The US Federal Reserve has decided to keep interest rates unchanged in its first policy meeting under new Chairman Kevin Warsh. The move came as a surprise to many investors who expected a more supportive approach toward rate cuts after Warsh took over the role.
Warsh, who was appointed by US President Donald Trump last month, led the Federal Reserve’s latest meeting where policymakers chose not to lower borrowing costs. In addition, the central bank signaled that interest rates could remain high for a longer period, with several officials still considering the possibility of another rate hike later this year.
Trump Shows Support for New Fed Chair
For years, Donald Trump openly criticized former Federal Reserve Chairman Jerome Powell for not cutting interest rates. Powell often faced harsh comments from Trump, who repeatedly pushed for lower borrowing costs to support economic growth.
However, Trump’s reaction to Warsh’s first major policy decision was notably different. Speaking on the sidelines of the G7 Summit in France, Trump said he was comfortable with the Fed’s decision and expressed confidence in the new chairman.
Trump stated that Warsh is doing a good job and indicated that he trusts the Federal Reserve’s current leadership.
Federal Reserve Remains Focused on Inflation
Despite expectations that Warsh might favor interest rate cuts, the Federal Reserve maintained a cautious stance. Policymakers emphasized that inflation remains a concern and that controlling rising prices continues to be a top priority.
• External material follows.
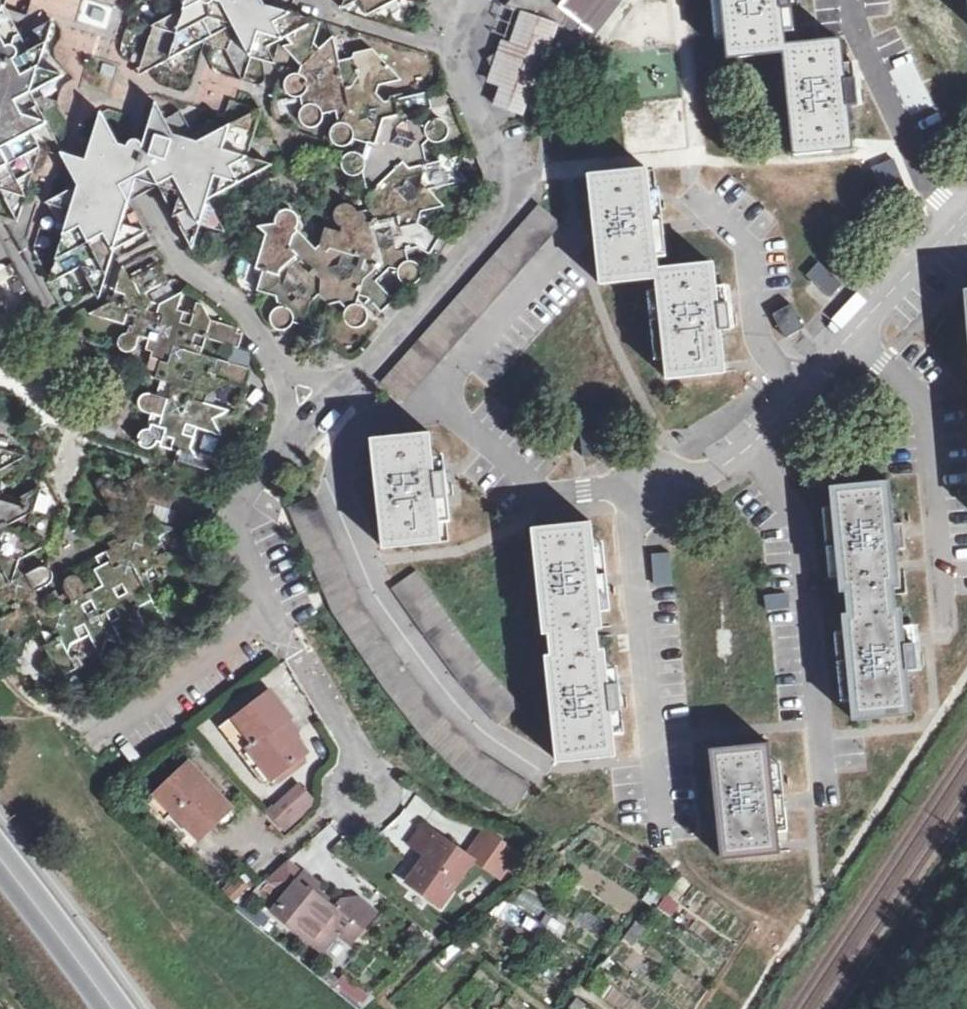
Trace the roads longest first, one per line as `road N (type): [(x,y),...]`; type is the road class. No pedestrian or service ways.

The Fed’s latest projections suggest that inflation could remain above desired levels, making it difficult for officials to consider immediate rate reductions. At the same time, economic growth forecasts have been revised lower, reflecting ongoing challenges in the US economy.
Higher Interest Rates May Continue
Market experts believe the Federal Reserve’s latest outlook points toward a “higher-for-longer” interest rate environment.
According to analysts, the combination of persistent inflation and slowing economic growth means the central bank is likely to keep borrowing costs elevated for the foreseeable future. Some policymakers have even indicated that another rate increase could still be necessary if inflation does not ease.
Impact on Global Markets
The Federal Reserve’s decision has important implications for financial markets worldwide.
Higher US interest rates generally lead to:
- Stronger US dollar
- Higher bond yields
- Increased pressure on emerging markets
- Reduced appetite for risky investments
Following the Fed’s announcement, the yield on the benchmark US 10-year Treasury bond climbed to around 4.46%, while US stock markets ended the session weaker.
Investors Were Expecting a Different Signal
Many investors had hoped the change in Federal Reserve leadership would pave the way for future rate cuts. Instead, Warsh’s first meeting delivered a more cautious message.
Market participants now expect policymakers to remain focused on controlling inflation rather than rushing to support economic growth through lower interest rates.
Changing the Fed Chair Doesn’t Change Economic Reality
The latest Federal Reserve meeting highlights an important fact: changing the central bank’s leadership does not automatically change economic conditions.
Although President Trump succeeded in appointing his preferred candidate as Fed Chairman, the challenge of persistent inflation continues to influence policy decisions.
For now, the lower interest rate environment that Trump has long advocated remains out of reach, as the Federal Reserve stays committed to its fight against inflation.